La vieille dame, brisée par cette exclamation qui avait dû lui coûter un violent effort, appela près d’elle sa domestique Babet par un signe de tête, puis se laissant tomber dans un fauteuil :

— Babet, fui dit-elle d’une voix à peine intelligible, prends à ma ceinture la clef de mon secrétaire… les cinq cents louis se trouvent dans le second tiroir… tu sais… dans la cachette… apporte-les de suite à ce militaire et aide-moi à me coucher… je sens que je meurs…

En effet, cinq minutes plus tard, Babet remettait à Anselme une lourde ceinture de cuir, et prenant ensuite sa maîtresse dans ses bras, l’emportait, aidée par Rosa, hors du salon.

À peine me trouvai-je seul avec Anselme que, m’avançant vivement vers lui :

— Anselme, lui dis-je, si je ne te connaissais pas pour un honnête et loyal garçon, incapable de commettre une indélicatesse ou une mauvaise action, je me serais opposé à la scène de comédie que tu viens de jouer, et qui, jusqu’à présent, me semble avoir été funeste à notre pauvre hôtesse… Explique-moi donc de suite…

— Je ne t’expliquerai rien du tout en ce moment ! me répondit Anselme avec vivacité ; puisque tu as bien voulu avoir jusqu’à présent confiance en mon honnêteté, je ne vois pas pourquoi tu ne me continuerais pas encore cette confiance pendant quelques heures.

— Mais c’est qu’il s’agit en ce moment de dix mille francs…

— As-tu donc peur que je ne songe à garder cet or pour moi ? Rassure-toi !… avant dix minutes d’ici, il sera entre les mains de son véritable propriétaire.

— Quel est ce propriétaire, Anselme ?

— À quoi bon cette question, puisque je t’ai averti que mon intention est de garder le silence jusqu’à ce que nous soyons sortis de cette maison !… Mais, j’entends les domestiques qui reviennent ! Au nom de tout ce qui est sacré, ne m’interroge plus devant elles… surtout devant Rosa… Les voici… éloigne-toi de moi !…

— Eh bien, continua Anselme, en changeant de ton et en s’adressant aux deux vieilles, que devient votre maîtresse ?…

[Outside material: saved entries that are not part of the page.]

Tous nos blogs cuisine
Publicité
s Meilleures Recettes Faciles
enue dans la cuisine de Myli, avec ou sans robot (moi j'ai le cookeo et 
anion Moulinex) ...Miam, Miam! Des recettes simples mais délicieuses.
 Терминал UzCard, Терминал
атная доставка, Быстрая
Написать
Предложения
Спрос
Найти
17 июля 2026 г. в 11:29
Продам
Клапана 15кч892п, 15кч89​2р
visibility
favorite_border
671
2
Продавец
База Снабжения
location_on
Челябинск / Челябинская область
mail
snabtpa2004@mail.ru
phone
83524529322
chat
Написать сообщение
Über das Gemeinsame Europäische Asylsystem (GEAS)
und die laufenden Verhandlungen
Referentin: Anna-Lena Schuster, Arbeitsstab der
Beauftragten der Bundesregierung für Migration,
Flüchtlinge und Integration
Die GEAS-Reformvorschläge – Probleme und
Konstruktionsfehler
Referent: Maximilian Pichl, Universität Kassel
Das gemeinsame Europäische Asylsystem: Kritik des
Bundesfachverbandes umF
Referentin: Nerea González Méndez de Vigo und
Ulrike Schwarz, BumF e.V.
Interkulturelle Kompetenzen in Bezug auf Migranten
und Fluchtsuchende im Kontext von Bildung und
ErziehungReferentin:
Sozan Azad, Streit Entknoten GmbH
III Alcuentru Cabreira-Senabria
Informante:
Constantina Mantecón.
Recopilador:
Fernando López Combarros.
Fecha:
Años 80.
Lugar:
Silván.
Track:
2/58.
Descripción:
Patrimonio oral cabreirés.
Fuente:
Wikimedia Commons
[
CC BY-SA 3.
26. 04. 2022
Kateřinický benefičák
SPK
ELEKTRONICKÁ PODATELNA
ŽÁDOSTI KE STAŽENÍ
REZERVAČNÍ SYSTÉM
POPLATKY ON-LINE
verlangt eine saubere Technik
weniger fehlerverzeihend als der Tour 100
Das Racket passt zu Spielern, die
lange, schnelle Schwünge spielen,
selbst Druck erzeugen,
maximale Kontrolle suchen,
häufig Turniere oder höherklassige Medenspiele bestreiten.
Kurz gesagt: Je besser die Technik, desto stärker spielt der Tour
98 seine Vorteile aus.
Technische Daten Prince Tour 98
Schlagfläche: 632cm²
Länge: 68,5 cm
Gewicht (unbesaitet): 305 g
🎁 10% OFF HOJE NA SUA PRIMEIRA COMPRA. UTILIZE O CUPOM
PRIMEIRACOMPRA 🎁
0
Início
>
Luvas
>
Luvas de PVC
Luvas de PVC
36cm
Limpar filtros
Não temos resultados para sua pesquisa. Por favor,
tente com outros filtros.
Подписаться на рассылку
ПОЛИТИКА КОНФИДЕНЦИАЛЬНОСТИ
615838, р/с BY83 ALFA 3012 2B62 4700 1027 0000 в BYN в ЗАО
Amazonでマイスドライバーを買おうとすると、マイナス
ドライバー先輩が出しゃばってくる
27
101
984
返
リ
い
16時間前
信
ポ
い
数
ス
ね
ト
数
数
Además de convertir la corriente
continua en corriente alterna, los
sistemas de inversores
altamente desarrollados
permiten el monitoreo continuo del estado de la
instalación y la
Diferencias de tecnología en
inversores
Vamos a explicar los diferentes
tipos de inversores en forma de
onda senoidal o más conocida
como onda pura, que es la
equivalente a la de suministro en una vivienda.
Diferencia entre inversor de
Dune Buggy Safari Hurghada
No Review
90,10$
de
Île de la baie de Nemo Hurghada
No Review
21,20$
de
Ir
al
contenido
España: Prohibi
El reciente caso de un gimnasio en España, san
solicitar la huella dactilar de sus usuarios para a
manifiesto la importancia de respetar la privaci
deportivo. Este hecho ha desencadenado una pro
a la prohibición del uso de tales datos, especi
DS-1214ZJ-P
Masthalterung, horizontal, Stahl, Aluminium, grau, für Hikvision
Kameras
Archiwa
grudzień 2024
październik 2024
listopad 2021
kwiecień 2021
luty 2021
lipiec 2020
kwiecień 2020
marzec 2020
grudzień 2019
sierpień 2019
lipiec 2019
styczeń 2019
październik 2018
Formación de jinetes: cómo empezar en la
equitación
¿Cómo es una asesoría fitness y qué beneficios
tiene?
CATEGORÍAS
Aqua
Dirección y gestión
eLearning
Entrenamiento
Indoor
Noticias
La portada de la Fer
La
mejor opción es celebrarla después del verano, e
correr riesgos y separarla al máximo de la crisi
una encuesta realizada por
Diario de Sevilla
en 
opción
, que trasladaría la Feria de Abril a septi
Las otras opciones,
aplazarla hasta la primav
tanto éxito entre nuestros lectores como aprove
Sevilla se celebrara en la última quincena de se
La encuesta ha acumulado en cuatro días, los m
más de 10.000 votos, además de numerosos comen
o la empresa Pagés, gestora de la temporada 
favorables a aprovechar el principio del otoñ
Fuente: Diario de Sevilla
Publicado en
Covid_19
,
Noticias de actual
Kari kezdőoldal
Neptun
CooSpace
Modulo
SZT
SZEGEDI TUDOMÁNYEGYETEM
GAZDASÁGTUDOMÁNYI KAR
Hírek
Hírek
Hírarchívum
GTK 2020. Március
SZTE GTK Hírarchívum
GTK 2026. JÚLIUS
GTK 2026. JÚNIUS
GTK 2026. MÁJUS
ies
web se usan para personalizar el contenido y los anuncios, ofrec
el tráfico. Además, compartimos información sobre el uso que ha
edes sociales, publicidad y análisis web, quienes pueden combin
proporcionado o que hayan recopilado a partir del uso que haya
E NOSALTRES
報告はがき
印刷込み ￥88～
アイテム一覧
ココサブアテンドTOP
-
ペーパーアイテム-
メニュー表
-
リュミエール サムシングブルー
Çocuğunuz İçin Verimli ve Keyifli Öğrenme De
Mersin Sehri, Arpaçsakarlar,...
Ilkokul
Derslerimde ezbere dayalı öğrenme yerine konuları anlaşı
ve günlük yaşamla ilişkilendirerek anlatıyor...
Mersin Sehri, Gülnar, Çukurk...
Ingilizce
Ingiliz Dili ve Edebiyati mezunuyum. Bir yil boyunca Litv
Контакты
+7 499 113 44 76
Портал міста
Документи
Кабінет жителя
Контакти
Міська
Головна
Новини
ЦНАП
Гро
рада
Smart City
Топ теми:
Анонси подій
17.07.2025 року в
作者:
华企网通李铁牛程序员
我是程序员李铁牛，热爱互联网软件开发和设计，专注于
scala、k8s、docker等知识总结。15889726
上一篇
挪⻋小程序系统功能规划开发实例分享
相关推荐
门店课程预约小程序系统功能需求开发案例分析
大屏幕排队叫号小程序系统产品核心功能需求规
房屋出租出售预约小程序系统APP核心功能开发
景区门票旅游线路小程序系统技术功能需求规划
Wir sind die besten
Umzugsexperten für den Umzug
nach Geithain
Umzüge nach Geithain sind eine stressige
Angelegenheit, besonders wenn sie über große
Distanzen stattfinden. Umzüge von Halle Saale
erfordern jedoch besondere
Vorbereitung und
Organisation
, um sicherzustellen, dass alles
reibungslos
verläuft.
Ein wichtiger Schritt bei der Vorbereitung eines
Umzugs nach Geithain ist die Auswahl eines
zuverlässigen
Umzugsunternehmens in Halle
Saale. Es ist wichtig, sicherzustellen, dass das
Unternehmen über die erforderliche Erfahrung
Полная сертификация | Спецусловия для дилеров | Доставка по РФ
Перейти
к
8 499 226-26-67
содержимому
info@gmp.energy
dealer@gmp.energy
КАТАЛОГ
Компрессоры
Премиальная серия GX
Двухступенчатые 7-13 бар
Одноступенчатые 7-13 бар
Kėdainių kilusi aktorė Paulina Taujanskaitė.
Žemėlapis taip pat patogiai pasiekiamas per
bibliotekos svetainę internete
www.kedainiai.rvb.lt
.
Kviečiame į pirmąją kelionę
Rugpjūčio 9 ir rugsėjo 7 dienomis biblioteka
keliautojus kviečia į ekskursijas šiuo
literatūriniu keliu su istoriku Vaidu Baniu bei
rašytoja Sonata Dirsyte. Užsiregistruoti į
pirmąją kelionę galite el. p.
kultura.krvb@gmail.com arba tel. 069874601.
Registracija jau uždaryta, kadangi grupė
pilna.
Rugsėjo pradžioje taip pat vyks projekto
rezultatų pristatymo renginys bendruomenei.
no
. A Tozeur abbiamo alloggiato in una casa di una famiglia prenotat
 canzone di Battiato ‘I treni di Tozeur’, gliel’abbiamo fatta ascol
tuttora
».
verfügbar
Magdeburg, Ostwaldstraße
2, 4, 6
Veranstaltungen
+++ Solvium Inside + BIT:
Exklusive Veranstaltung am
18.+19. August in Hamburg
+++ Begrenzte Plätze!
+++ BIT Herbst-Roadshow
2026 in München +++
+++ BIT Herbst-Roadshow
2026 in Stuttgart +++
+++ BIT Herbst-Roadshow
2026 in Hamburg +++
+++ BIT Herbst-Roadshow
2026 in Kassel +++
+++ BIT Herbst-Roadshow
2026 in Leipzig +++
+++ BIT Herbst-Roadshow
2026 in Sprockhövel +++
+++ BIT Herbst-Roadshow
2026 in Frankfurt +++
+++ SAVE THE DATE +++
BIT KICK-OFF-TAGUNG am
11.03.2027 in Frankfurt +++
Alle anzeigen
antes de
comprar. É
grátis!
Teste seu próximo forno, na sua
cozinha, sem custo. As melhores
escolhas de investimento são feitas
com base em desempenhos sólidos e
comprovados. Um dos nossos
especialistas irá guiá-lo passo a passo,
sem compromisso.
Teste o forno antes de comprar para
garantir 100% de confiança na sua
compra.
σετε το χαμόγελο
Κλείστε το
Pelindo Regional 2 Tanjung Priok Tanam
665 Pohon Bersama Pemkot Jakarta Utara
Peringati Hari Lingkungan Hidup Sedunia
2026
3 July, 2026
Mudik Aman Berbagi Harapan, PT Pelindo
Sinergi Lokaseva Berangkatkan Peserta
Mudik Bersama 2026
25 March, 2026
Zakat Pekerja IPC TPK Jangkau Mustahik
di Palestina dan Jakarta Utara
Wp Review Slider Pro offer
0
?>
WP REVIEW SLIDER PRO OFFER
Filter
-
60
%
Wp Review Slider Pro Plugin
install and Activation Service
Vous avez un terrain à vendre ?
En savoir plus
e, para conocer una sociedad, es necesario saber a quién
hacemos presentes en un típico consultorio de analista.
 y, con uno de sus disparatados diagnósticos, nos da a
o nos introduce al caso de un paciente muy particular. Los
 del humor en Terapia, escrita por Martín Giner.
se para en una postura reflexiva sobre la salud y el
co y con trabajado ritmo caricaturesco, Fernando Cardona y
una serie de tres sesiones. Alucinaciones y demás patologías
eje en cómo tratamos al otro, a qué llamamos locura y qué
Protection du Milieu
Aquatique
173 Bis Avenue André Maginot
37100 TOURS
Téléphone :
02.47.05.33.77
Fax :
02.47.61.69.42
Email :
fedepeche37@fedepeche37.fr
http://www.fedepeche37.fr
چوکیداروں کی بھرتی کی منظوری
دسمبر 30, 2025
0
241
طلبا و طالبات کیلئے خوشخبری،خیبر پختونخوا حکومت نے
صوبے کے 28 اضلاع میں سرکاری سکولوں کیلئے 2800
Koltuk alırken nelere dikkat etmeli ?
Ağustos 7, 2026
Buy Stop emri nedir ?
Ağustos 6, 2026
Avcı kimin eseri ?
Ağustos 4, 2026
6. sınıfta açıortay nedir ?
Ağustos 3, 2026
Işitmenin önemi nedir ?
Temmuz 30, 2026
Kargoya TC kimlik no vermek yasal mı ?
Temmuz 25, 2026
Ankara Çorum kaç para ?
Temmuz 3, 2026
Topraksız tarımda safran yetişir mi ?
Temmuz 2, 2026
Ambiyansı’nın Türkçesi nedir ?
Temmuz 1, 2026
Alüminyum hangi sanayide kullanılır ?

— Elle est immobile comme si elle était morte, citoyen, répondit Rosa, et elle ne peut plus parler. Je crois qu’elle n’a plus longtemps à vivre… Allez vite chercher un médecin.

— C’est votre devoir, brave femme, répondit mon compagnon ; mais comme la nuit est avancée, et qu’il pourrait vous arriver malheur en route, je vous accompagnerai.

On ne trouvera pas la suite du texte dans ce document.